More specifically, to "Celebrate Urban Birds."
Working with Cornell Labratory of Ornithology, Harding grade school students working with teachers and volunteers (me!) identified and counted birds in the park as part of a nation-wide urban bird study. They also read aloud bird poems they wrote for the outing; made suet feeders from pine cones, peanut butter, and seed; and helped plant bushes and shrubs near Cascade Creek by the green gazebo on the 6th Street side of Frontier Park.
"Harding students take an annual field trip to Frontier Park to play," wrote outing organizer and Penn State Behrend professor Kim Todd, "but don't often learn about the plants and animals there. They often study ecosystems far from their daily experience--the rain forest, the ocean--but don't have knowledge of biological processes going on right outside their classroom doors."
Students from Todd's Behrend creative writing classes worked with Harding students before the outing to craft bird poetry.
At the park, the students conducted 10-minute observations in designated areas, noting the kind and number of birds they saw for the Cornell study.
The event was a partnership between Harding School, the Lake Erie Arboretum at Frontier (LEAF), Greener Behrend, and Penn State Erie, the Behrend College. Volunteers from those organizations participated and led the activities with the children.

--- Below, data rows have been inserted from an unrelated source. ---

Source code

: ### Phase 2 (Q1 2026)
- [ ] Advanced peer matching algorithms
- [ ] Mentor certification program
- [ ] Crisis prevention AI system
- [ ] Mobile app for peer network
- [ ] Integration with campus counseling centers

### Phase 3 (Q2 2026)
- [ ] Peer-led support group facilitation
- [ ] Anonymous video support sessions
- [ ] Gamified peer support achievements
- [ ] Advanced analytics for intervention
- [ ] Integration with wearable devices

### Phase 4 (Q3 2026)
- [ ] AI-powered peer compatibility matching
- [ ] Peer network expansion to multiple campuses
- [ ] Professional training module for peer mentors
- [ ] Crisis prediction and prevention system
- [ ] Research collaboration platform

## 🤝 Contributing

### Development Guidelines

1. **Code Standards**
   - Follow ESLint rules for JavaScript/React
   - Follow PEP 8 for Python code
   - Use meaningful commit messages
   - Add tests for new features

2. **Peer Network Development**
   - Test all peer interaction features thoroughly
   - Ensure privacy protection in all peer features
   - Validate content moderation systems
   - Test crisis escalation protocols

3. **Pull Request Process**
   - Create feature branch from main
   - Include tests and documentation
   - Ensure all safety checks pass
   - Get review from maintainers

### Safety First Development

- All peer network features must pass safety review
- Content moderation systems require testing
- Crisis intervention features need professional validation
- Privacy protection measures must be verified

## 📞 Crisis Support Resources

"Once they become aware of the birds, they will encounter them every day as they feed, compete for
territory, build nests, and raise young," wrote Todd, "deepening the students' understanding of biology and ecology and the communities in which they live....The citizen science aspect--the fact that student observations will contribute to a larger project with real-world implications--will be particularly attractive to second graders and get them excited about science."
Todd hopes to repeat the project on an annual basis.